------ Information shown
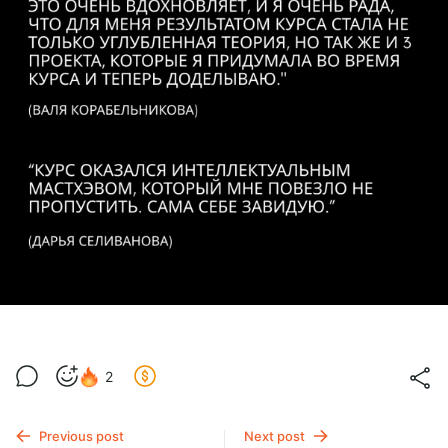
2
Previous post
Next post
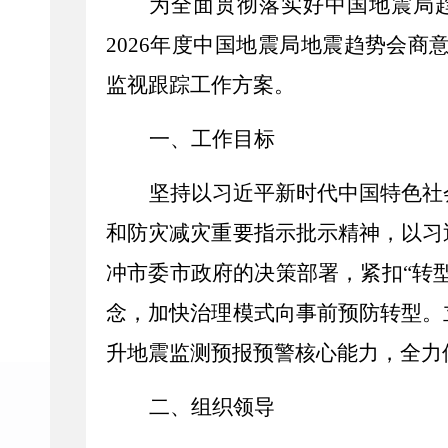
为全面贯彻落实好中国地震局
2026年
度中国地震局地震趋势会商
监视跟踪工作方案。
一、工作目标
坚持以习近平新时代中国特色社
和防灾减灾重要指示批示精神，以习
冲市委市政府的决策部署，紧扣“转型
念，加快治理模式向事前预防转型。
升地震监测预报预警核心能力，全力
二、组织领导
------------
## What to produce
Exactly reproduce each record, leaving out any pictures.

## Written solution
2
Previous post
Next post
为全面贯彻落实好中国地震局
2026年
度中国地震局地震趋势会商
监视跟踪工作方案。
一、工作目标
坚持以习近平新时代中国特色社
和防灾减灾重要指示批示精神，以习
冲市委市政府的决策部署，紧扣“转型
念，加快治理模式向事前预防转型。
升地震监测预报预警核心能力，全力
二、组织领导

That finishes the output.